September 14, 2017
Hurricanes Harvey and Irma have wreaked havoc over the past couple of weeks. Unfortunately, none of us can escape natural disasters; however, you can be proactive and ensure that your home and personal belongings are properly insured before a disaster strikes.
Homeowners insurance is not something anyone wants to pay, especially when you have never had to file a claim. Nevertheless, it is necessary to ensure that the cost to rebuild or fix your home is covered. A standard homeowner's insurance policy will provide the insurer costs related to damage of the interior and exterior of the home, often related to fire, hurricanes, lightning, vandalism or other covered disasters. However, damage not normally covered, which requires separate riders or add-on provisions, is that which results from flooding, earthquakes and poor home maintenance.

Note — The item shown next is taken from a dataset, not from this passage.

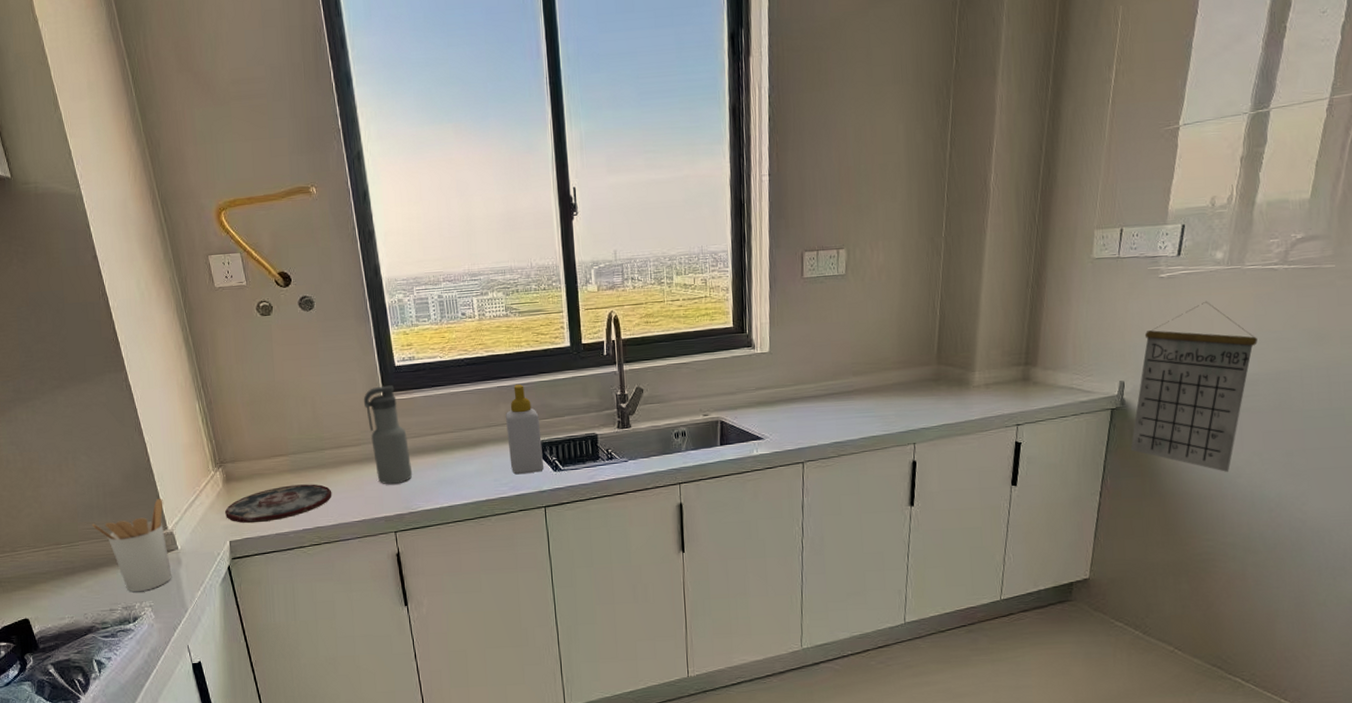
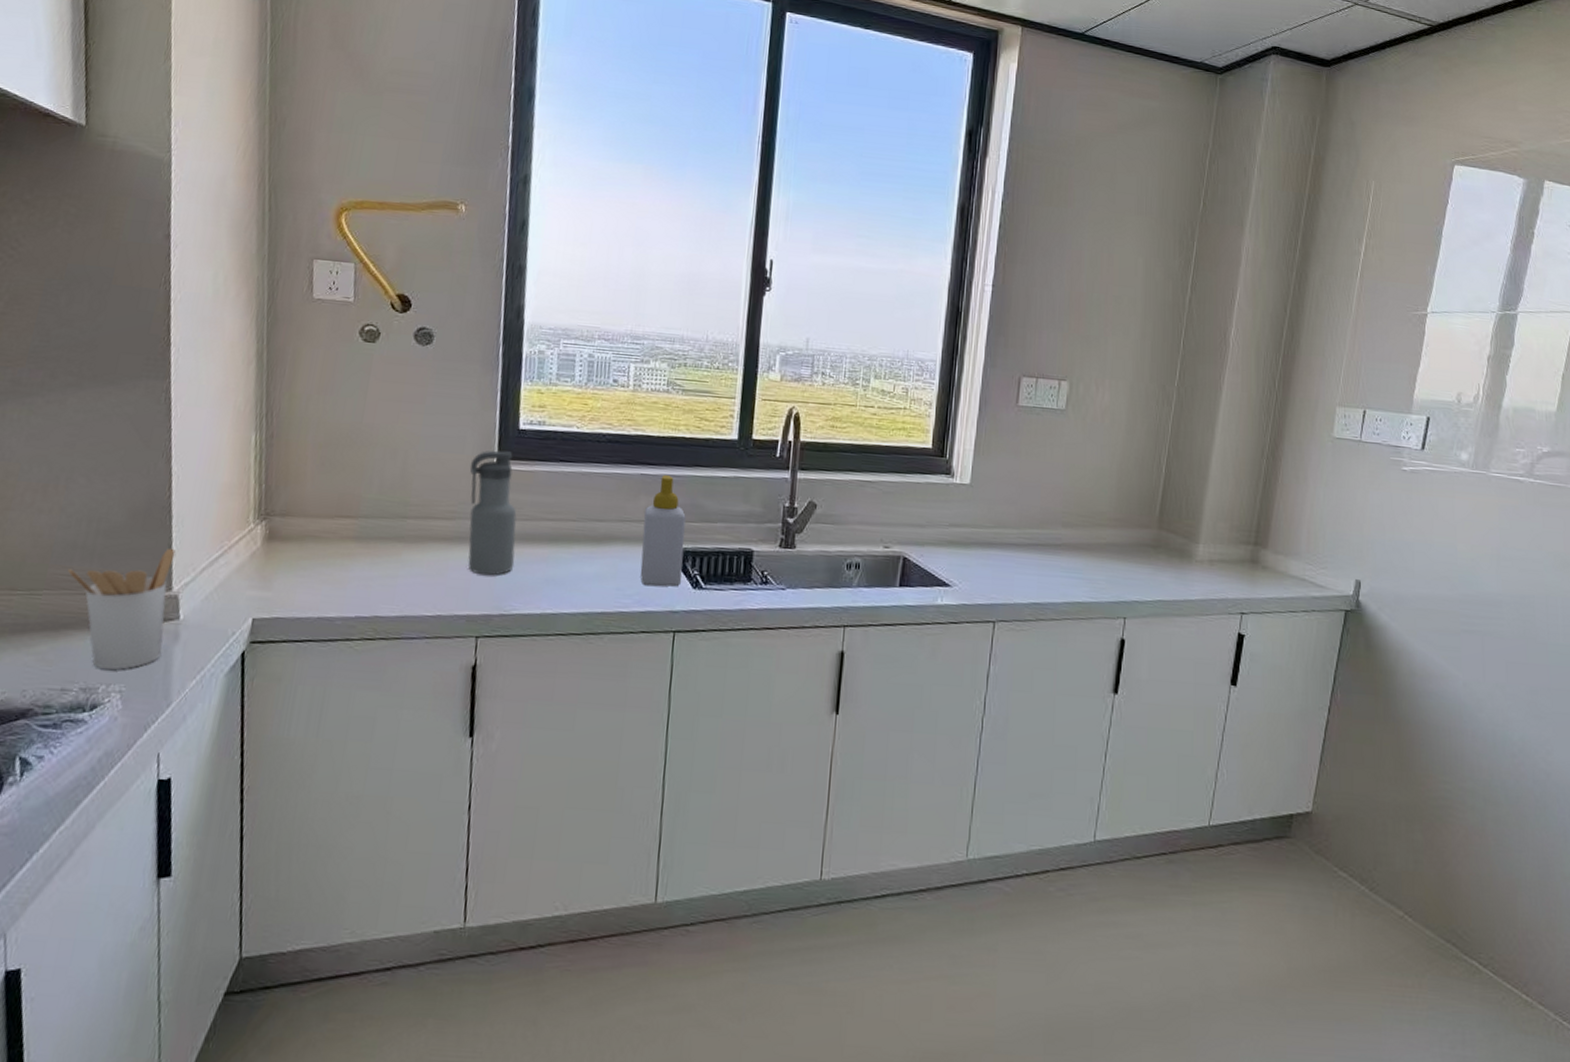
plate: present [225,484,332,524] -> none [255,556,405,600]
calendar: present [1130,301,1258,472] -> none [1364,504,1502,703]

Even if you aren’t a homeowner. You can still protect your belongings through a renter's policy. This policy does not provide coverage for the structure or dwelling where you live, but it will protect up to a certain amount of coverage for your personal belongings. According to a Nationwide Insurance survey, an estimated 56 percent of renters between the ages of 23 and 35 do not have renters insurance. I assume that a lot of millennials skip on this because they believe their possessions are not valuable enough to insure. However, there is a big misconception around this fact that I will discuss below.
Below are a few common mistakes and misunderstandings about homeowner’s insurance:
A common mistake insurers make is only buying enough coverage for the remaining balance of their mortgage or the current value of their home. Both would most likely not cover the amount it would cost to rebuild their home. A professional can better estimate of how much it would cost to completely rebuild your home, and certain agents provide this service for free. That is the amount you should aim to cover.
It’s important to know exactly what your home insurance covers and what it doesn’t. If you don’t know how to read your policy, be sure to ask your insurance agent for specifics. For example, flood insurance is not generally part of a standard insurance package. Many here in Nashville experienced the flood of 2010, where most of the areas affected were not considered in flood plains, and thus did not have the appropriate coverage. According to FEMA, more than 20 percent of flood claims come from properties outside the high-risk flood zone. You will need an extra rider for flood and earthquake coverage.
Homeowners and renters insurance policies don’t just cover personal property. They also protect the insurer from liability lawsuits. If your dog bites a visitor or someone falls down your stairs and breaks his or her leg, your insurance will provide protection. You are liable for what occurs in your home (if you own it or not) and need to be covered. This is where renters can benefit from a policy regardless of the value of their possessions.
Do not fall into the trap of buying the cheapest policy available. Also, understand your deductibles. You might believe you only pay one flat deductible if you file a claim, but often for natural disasters, like hurricanes or earthquakes, you end up paying a percentage of your coverage which could be up to 5 percent for flood or 10 percent for an earthquake. If your coverage is $500,000, you could be out of pocket $25,000 or $50,000.
If you’re feeling overwhelmed with picking the right policy, utilize your insurance agent or financial advisor. That is what he or she is there for. It’s best to ask questions now before you are in a situation where it is too late.
Jennifer Pagliara is a financial advisor with CapWealth Advisors.